このように混相流学会の特徴は、“創造性、横断学会、国際性”にあるといえるでしょう。創造性につきましては、いま注目を集めているナノ・マイクロバブルに見られますように、新しい学問分野の創造と応用に大きな貢献をしております。横断学会としての役割につきましては、数年前に創立10周年を記念して混相流ハンドブックが刊行されましたが、関連分野の現況を網羅的にまとめたものであり、辻前会長が本学会のホ-ムペ-ジで強調されておられますように、横糸であるべしという初期の目的を達成するには、用語の統一も含めて更なる努力が必要とされます。国際性につきましては周知のように、本会が最初に組織した混相流国際会議は今年7月のライプチッヒでは講演数が800件にも達する一大国際会議に成長し、本学会はその運営に大きな役割を演じています。
ただ、気になるのは、赤川先生が述べられた“自分の学会として”本学会をとらえているのかという点です。例年の年会講演会には約200件の発表があり、500人を超える参加者があります。しかし学会誌である“混相流”に投稿される論文は年間約10件、講演会参加者のうち、会員は約4割です。この事実は、混相流分野の研究者、実務者の方が拠り所としているのは本学会ではなく講演会であるといっても過言ではないでしょう。講演会で発表された論文は参加者には共有されますが、その範囲は限られており、やがて消えていきます。学会の活動実績は学会誌や単行本などに記録され、後から来る研究者に資する状態に置かれねばなりません。学会には知の創造だけでなく、知の伝承という役割のあることを忘れてはならないと思います。

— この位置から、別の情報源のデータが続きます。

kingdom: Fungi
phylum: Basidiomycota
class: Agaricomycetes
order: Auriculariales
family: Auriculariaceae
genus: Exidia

これまでの20年を次へ繋げ、初期の目的を達成するためには、活動履歴を残しておく必要があります。最近、赤川先生が“気液二相流研究史と関連技術”と題する著書を出版されましたが、混相流分野でご活躍の先生や実務者の方がシリ-ズで思い入れのある研究内容を出版されることを希望します。また、論文を“混相流”に積極的に投稿していただき、活動実績を学会誌に留める雰囲気を作る必要があります。学会活性化のための議論と実践を切望してやみません。